### 本文抜粋
:::::

先日、娘が学校であるものを盗まれた。あるものとは、「ケロッグ」と呼ばれる「学級通貨」である。

ケロッグという名前は、学級通貨の名前をクラスで募集して学級会で決めた名前だそうだ。発表を1回すると1ケロッグ、自主勉強5ページで1ケロッグ…など、いわばご褒美的なもの。カエルの絵の書いた小さな紙をもらえる。

それを集めていろいろ使えるらしいのだけど、娘が活用しているのは、給食のおかわり。揚げパンなど、人気の給食でしかも数が限られているものは、ケロッグによるオークションが行われるらしい。好きなおかずをオークションで勝ちとるために、娘は「毎日最低1ページ」という自主勉強の宿題を、毎日5ページやってケロッグを集めていた。

:::::

### 練習問題 1
学級通貨の文章について、次の問いに答えてください。
(a) 発表を1回すると何ケロッグもらえますか。
(b) もらえる小さな紙には何の絵が書かれていますか。
(c) 娘は自主勉強を毎日何ページやっていましたか。
### 練習問題 2
学級通貨の文章のうち、「先日、娘が学校であるものを盗」から「やってケロッグを集めていた。」までをそのまま書き写してください。
### 練習問題 3
学級通貨の文章を、最後の文に続けて書き進めてください。
次の行は、学級通貨の文章とは別の出典から採ったものです。

### 提供データ
:::::

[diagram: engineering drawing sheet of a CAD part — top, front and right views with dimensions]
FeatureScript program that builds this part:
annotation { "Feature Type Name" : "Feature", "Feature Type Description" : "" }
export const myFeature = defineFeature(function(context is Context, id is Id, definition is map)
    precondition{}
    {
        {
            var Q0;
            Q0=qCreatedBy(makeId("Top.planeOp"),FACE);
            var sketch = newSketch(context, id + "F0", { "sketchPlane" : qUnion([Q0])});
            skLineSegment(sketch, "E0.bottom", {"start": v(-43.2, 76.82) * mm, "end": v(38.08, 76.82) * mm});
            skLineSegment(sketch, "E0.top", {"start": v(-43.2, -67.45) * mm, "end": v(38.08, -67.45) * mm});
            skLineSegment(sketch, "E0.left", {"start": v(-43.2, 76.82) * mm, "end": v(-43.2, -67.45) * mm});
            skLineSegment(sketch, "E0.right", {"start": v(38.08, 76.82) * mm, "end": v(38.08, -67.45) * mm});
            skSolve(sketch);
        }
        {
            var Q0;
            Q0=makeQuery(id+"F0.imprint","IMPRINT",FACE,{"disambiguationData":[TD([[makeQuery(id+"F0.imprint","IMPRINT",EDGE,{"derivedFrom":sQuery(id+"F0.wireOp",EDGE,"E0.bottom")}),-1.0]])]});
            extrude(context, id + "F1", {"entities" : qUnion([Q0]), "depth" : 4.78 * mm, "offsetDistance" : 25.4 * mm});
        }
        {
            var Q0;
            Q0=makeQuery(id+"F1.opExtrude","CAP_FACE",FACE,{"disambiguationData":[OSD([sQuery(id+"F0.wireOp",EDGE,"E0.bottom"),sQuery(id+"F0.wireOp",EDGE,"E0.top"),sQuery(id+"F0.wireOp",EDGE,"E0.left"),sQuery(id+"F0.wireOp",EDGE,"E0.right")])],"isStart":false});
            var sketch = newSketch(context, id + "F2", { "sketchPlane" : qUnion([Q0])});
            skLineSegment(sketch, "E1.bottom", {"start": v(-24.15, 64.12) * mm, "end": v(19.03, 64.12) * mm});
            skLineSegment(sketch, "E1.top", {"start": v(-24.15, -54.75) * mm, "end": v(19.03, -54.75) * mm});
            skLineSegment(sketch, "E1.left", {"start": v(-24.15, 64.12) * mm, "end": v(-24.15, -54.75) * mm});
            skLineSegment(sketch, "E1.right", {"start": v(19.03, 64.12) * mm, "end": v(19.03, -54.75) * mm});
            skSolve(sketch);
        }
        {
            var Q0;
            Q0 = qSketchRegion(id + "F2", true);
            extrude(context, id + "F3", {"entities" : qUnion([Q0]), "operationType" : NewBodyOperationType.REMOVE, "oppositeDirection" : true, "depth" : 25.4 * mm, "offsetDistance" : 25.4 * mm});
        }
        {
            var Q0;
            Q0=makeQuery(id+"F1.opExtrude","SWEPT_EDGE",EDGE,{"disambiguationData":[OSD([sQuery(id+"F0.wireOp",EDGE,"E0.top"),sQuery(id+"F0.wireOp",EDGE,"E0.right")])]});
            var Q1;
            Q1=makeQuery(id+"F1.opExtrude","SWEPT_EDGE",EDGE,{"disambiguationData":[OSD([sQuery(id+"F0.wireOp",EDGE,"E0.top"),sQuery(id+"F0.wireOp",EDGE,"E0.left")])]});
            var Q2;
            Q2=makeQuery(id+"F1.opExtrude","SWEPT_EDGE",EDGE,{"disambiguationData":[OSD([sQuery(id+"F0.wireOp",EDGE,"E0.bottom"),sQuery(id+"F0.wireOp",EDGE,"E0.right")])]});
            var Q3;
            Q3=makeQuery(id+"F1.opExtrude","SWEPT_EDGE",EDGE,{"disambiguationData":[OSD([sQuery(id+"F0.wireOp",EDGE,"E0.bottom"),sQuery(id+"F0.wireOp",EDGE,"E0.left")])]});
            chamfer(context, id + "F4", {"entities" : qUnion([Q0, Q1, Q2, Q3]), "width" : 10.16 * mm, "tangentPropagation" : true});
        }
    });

:::::

### 正解 1
(a) 1ケロッグ
(b) カエルの絵
(c) 5ページ

### 正解 2
先日、娘が学校であるものを盗まれた。あるものとは、「ケロッグ」と呼ばれる「学級通貨」である。

ケロッグという名前は、学級通貨の名前をクラスで募集して学級会で決めた名前だそうだ。発表を1回すると1ケロッグ、自主勉強5ページで1ケロッグ…など、いわばご褒美的なもの。カエルの絵の書いた小さな紙をもらえる。

それを集めていろいろ使えるらしいのだけど、娘が活用しているのは、給食のおかわり。揚げパンなど、人気の給食でしかも数が限られているものは、ケロッグによるオークションが行われるらしい。好きなおかずをオークションで勝ちとるために、娘は「毎日最低1ページ」という自主勉強の宿題を、毎日5ページやってケロッグを集めていた。

### 正解 3
そのケロッグを、10枚盗まれたのだ。

娘は自分で「ケロッグ入れ」を作っていた。集めたケロッグがなくならないように、100均で買った小さなジップロックにケロッグを入れ、学校の机の引き出しの奥にしまっておいたとのこと。それが、朝、学校に行って引き出しの中を見たら、ケロッグ入れのチャックが開いていて、中身が空っぽだったらしい。ケロッグ入れにはもともと11枚入っていて、10枚盗まれ、1枚は引き出しの中に落ちていたそうだ。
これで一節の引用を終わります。